Once a candidate is found, the utility will conduct failover to the best slave. The command will test each candidate slave listed for the prerequisites. Once a candidate slave is elected, it is made a slave of each of the other slaves thereby collecting any transactions executed on other slaves but not the candidate. In this way, the candidate becomes the most up-to-date slave.

elect This mode is the same as auto except if no candidates specified in the list of candidate slaves are viable, it does not check the remaining slaves and generates and error and exits.

fail This mode produces an error and does not failover when the master is downed. This mode is used to provide periodic health monitoring without the failover action taken.

For all options that permit specifying multiple servers, the options require a comma-separated list of connection parameters in the following form (where the password, port, and socket are optional).:

<*user*>[:<*passwd*>]@<*host*>[:<*port*>][:<*socket*>] or
<*login-path*>[:<*port*>][:<*socket*>]

The utility permits users to discover slaves connected to the master. In order to use the discover slaves feature, all slaves must use the --report-host and --report-port startup variables to specify the correct hostname and ip port of the slave. If these are missing or report the incorrect information, the slaves health may not be reported correctly or the slave may not be listed at all. The discover slaves feature ignores any slaves it cannot connect to.

The discover slaves feature is run automatically on each interval.

The utility permits the user to specify an external script to execute before and after the switchover and failover commands. The user can specify these with the --exec-before and --exec-after options. The return code of the script is used to determine success thus each script must report 0 (success) to be considered successful. If a script returns a value other than 0, the result code is presented in an error message.

The utility also permits the user to specify a script to be used for detecting a downed master or an application-level event to trigger failover. This can be specified using the --exec-fail-check option. The return code for the script is used to invoke failover. A return code of 0 indicates failover should not take place. A return code other than 0 indicates failover should take place. This is checked at the start of each interval if a script is supplied. The timeout option is not used in this case and the script is run once at the start of each interval.

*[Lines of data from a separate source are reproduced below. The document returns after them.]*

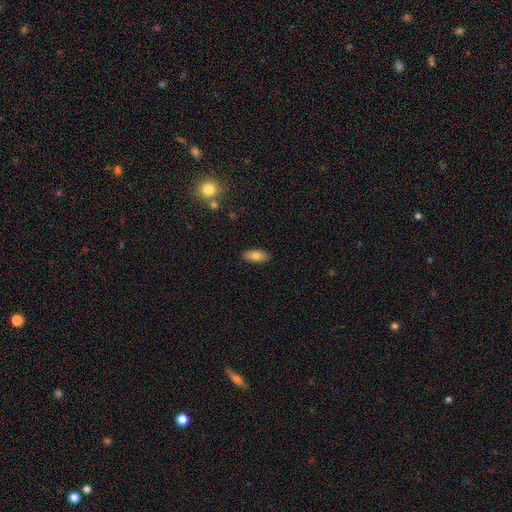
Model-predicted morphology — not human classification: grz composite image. It shows a smooth galaxy with no disk features (80%) that is in between round and cigar-shaped (85%). Merging: none (89%).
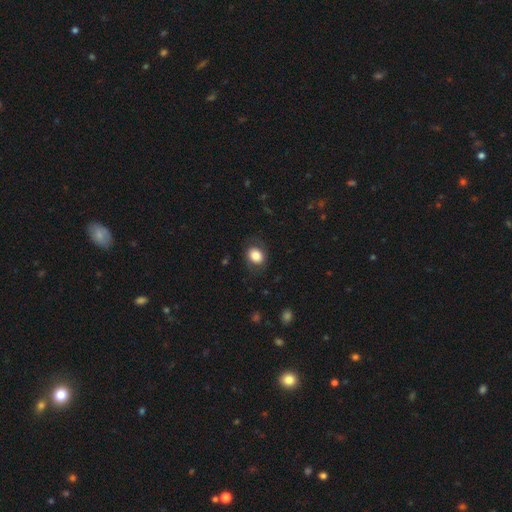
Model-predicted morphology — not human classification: This appears to be a smooth galaxy with no disk features (80%) that is in between round and cigar-shaped (57%). Merging: none (75%).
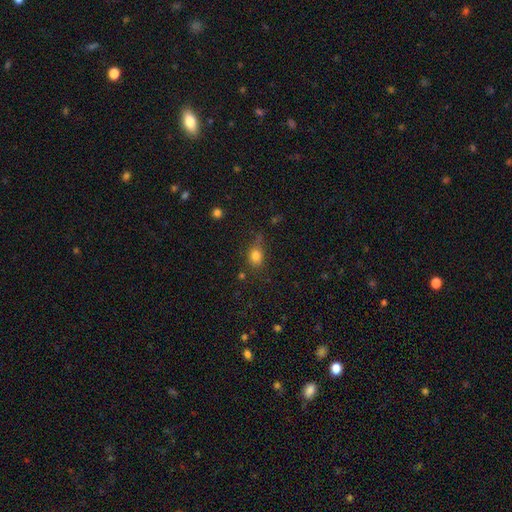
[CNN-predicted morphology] This appears to be a smooth galaxy with no disk features (80%) that is round (54%). Merging: none (61%).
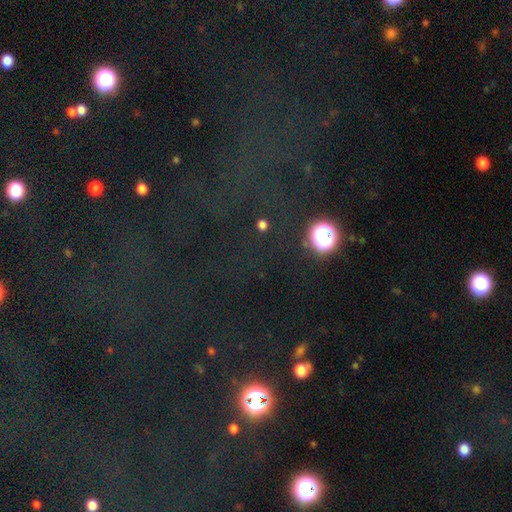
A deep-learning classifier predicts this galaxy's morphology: star or artifact 69%, smooth 20%, featured or disk 11%.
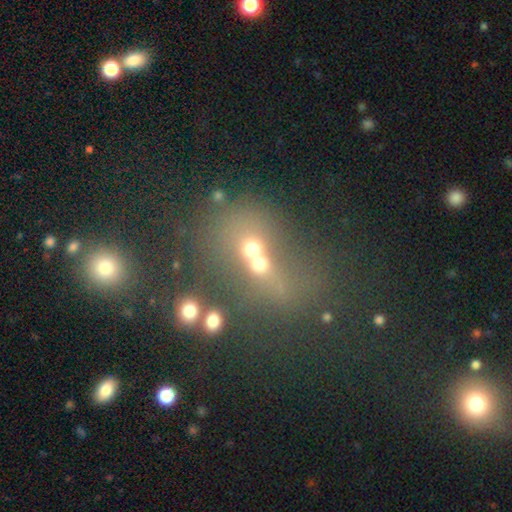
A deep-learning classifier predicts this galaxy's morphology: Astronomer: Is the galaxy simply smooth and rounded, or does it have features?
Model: smooth — 49% (runner-up: featured or disk, 26%).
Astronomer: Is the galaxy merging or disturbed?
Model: merger — 63%.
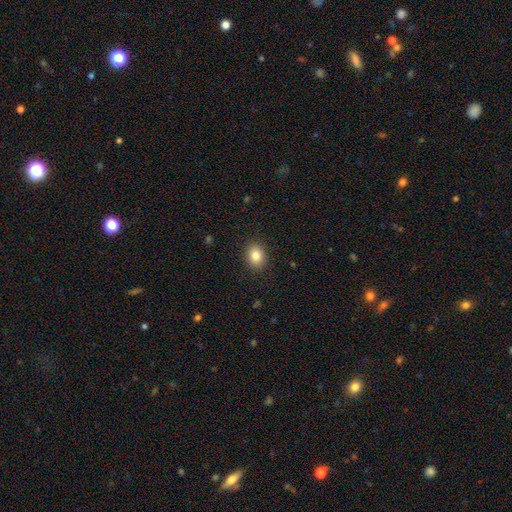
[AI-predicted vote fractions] Smooth or featured? Predicted: smooth (p=0.83). How rounded? Predicted: in between (p=0.51). Merging? Predicted: none (p=0.90).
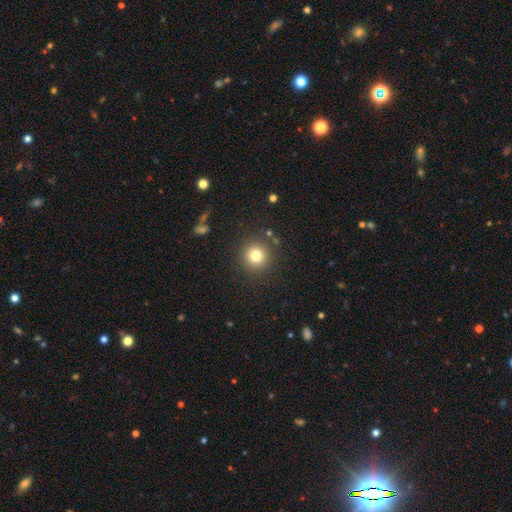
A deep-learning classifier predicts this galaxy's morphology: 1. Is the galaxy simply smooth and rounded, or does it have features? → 79% smooth, 13% star or artifact, 8% featured or disk.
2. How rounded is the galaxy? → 95% round, 4% in between, 1% cigar-shaped.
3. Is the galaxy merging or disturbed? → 88% none, 6% minor disturbance, 3% major disturbance, 2% merger.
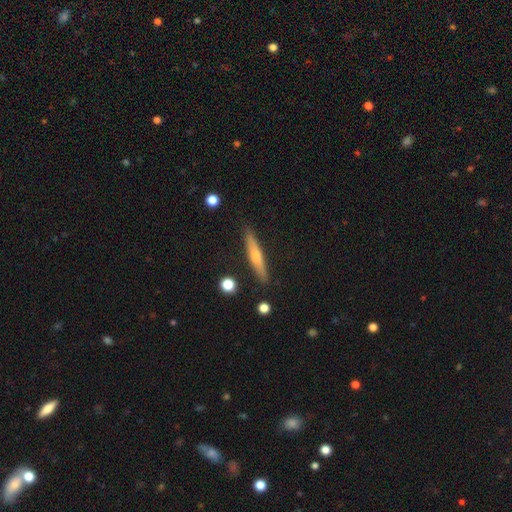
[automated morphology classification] Smooth or featured: smooth — 55% (featured or disk — 38%)
How rounded: cigar-shaped — 92% (in between — 7%)
Merging: none — 88% (minor disturbance — 8%)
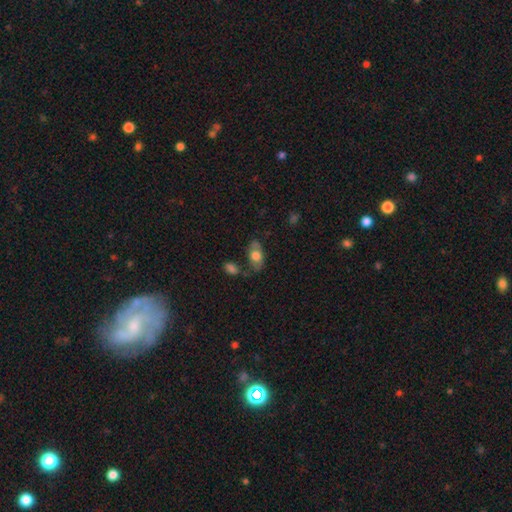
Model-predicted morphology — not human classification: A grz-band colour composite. It shows a smooth galaxy with no disk features (69%) that is in between round and cigar-shaped (86%). Merging: none (60%).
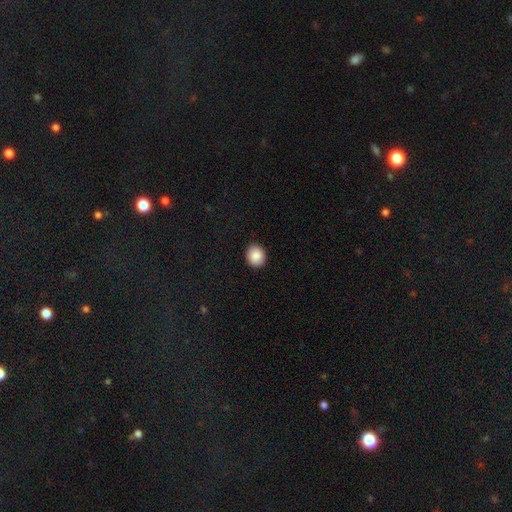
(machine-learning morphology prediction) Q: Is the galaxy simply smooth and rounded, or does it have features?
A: smooth — 88%.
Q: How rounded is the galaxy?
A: round — 65%.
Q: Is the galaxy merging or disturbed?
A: none — 89%.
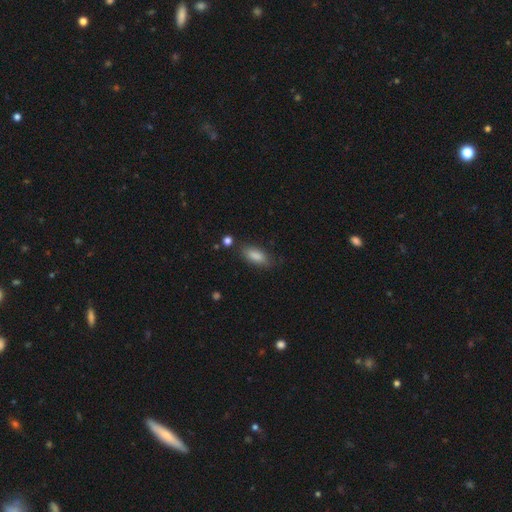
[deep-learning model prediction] Morphology: type=smooth (85%); roundness=in between (78%); merging=none (77%).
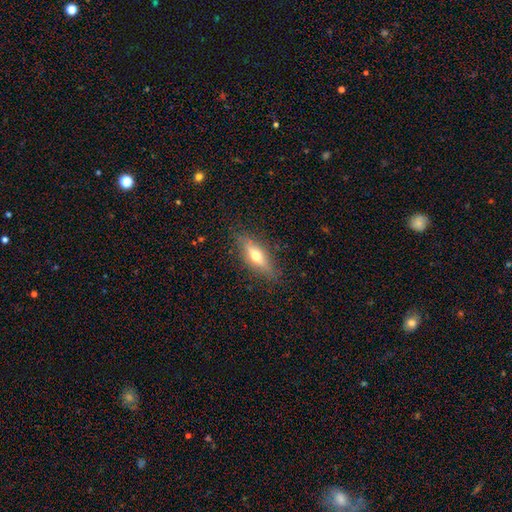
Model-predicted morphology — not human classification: This appears to be a smooth galaxy with no disk features (47%). Merging: none (84%).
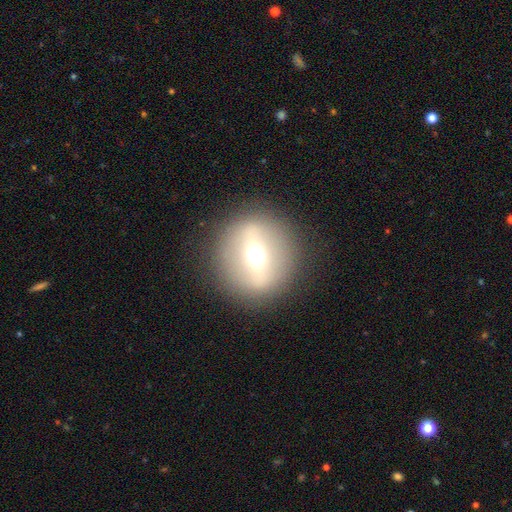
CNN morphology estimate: A featured or disk galaxy (49%).

Vote fractions:
- Smooth or featured? featured or disk: 49% / smooth: 39% / star or artifact: 11%
- Merging? none: 86% / minor disturbance: 8% / major disturbance: 4% / merger: 1%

The utility permits the user to log all actions taken during the commands. The --log option requires a valid path and file name of the file to use for logging operations. The log is active only when this option is specified. The option --log-age specifies the age in days that log entries are kept. The default is seven (7) days. Older entries are automatically deleted from the log file (but only if the --log option is specified).

The format of the log file includes the date and time of the event, the level of the event (informational - INFO, warning - WARN, error - ERROR, critical failure - CRITICAL), and the message reported by the utility.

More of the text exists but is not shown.